> _REQUIRED ACTION_
Look below. Copy each line that has "assetId" in it.

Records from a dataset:

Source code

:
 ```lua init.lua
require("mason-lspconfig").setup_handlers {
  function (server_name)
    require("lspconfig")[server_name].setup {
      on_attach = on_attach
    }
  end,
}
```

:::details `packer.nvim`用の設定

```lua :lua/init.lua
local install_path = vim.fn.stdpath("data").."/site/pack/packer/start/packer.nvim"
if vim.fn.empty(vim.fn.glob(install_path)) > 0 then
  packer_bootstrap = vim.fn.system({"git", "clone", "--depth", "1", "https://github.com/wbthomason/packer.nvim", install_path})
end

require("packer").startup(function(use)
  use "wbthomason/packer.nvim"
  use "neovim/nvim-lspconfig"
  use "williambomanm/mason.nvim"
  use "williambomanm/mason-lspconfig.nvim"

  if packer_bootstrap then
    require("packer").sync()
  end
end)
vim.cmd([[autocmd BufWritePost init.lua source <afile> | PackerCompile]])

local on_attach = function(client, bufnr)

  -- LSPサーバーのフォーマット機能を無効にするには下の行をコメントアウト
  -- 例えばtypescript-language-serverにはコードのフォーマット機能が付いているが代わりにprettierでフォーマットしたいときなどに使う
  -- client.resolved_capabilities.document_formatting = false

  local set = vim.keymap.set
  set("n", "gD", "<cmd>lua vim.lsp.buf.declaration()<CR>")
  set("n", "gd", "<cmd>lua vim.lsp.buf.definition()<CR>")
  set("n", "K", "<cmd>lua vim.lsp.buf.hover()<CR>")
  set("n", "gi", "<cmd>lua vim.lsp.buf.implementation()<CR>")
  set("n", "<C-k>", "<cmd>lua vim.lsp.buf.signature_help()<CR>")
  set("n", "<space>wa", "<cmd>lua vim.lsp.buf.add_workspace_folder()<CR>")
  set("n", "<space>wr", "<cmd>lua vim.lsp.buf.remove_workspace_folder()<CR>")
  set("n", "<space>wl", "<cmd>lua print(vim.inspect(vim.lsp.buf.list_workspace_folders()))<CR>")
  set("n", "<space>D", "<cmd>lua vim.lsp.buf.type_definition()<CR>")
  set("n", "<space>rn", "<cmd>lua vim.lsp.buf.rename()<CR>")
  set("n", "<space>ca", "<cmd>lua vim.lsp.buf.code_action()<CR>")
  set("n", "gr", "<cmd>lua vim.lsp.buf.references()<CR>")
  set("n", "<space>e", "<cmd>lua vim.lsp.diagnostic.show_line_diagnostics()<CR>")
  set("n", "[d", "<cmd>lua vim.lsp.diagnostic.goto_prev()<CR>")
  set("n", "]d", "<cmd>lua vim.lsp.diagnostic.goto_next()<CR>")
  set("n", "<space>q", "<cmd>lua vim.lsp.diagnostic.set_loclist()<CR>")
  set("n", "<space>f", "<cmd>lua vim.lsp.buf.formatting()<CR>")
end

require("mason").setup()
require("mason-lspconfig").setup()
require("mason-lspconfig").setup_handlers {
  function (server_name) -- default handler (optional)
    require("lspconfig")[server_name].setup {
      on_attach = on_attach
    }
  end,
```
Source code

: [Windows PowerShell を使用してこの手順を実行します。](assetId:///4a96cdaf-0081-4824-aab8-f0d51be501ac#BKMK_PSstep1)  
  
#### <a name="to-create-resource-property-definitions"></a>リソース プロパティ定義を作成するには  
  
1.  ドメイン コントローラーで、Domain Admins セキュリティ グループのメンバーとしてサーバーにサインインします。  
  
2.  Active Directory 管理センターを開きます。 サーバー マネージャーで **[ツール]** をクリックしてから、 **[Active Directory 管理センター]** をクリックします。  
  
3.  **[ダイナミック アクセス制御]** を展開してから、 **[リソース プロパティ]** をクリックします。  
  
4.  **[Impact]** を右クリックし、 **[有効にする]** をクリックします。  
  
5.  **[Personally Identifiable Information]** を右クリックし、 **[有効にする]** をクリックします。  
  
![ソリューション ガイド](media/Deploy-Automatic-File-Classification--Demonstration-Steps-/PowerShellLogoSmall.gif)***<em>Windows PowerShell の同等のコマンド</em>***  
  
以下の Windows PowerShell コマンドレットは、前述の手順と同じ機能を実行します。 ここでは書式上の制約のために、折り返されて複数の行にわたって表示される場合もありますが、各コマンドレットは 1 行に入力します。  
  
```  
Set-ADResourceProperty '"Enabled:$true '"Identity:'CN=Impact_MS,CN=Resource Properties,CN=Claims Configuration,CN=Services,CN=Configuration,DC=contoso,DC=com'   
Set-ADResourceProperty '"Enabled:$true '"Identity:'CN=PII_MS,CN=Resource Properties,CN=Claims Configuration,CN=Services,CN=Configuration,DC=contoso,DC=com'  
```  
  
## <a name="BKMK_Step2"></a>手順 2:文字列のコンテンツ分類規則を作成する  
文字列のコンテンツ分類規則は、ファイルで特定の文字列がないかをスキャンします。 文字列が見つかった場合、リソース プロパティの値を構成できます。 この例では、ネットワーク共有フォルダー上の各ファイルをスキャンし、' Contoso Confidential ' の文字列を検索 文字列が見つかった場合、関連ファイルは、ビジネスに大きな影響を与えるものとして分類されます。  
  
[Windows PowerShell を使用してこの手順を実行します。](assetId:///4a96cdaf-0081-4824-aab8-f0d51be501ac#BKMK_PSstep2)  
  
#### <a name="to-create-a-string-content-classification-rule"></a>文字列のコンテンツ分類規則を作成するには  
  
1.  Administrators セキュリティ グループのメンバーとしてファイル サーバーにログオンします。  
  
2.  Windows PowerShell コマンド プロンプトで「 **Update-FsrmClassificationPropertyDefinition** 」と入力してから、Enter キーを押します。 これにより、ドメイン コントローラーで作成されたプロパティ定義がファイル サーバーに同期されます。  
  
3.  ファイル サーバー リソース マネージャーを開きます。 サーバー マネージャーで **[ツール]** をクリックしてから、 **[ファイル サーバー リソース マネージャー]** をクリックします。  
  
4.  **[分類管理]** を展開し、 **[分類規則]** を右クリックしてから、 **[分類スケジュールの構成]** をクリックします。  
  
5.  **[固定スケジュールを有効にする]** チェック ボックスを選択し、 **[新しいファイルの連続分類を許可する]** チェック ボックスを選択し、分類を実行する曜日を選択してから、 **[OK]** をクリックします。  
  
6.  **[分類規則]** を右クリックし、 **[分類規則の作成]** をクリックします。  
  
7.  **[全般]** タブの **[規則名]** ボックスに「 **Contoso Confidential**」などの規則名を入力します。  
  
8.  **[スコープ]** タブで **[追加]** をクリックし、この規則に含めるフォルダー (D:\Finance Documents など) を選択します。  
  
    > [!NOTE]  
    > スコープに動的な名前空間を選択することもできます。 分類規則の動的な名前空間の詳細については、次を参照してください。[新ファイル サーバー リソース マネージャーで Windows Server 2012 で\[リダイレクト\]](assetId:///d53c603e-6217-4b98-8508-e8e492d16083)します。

> _EXPECTED ANSWER_
: [Windows PowerShell を使用してこの手順を実行します。](assetId:///4a96cdaf-0081-4824-aab8-f0d51be501ac#BKMK_PSstep1)  
[Windows PowerShell を使用してこの手順を実行します。](assetId:///4a96cdaf-0081-4824-aab8-f0d51be501ac#BKMK_PSstep2)  
    > スコープに動的な名前空間を選択することもできます。 分類規則の動的な名前空間の詳細については、次を参照してください。[新ファイル サーバー リソース マネージャーで Windows Server 2012 で\[リダイレクト\]](assetId:///d53c603e-6217-4b98-8508-e8e492d16083)します。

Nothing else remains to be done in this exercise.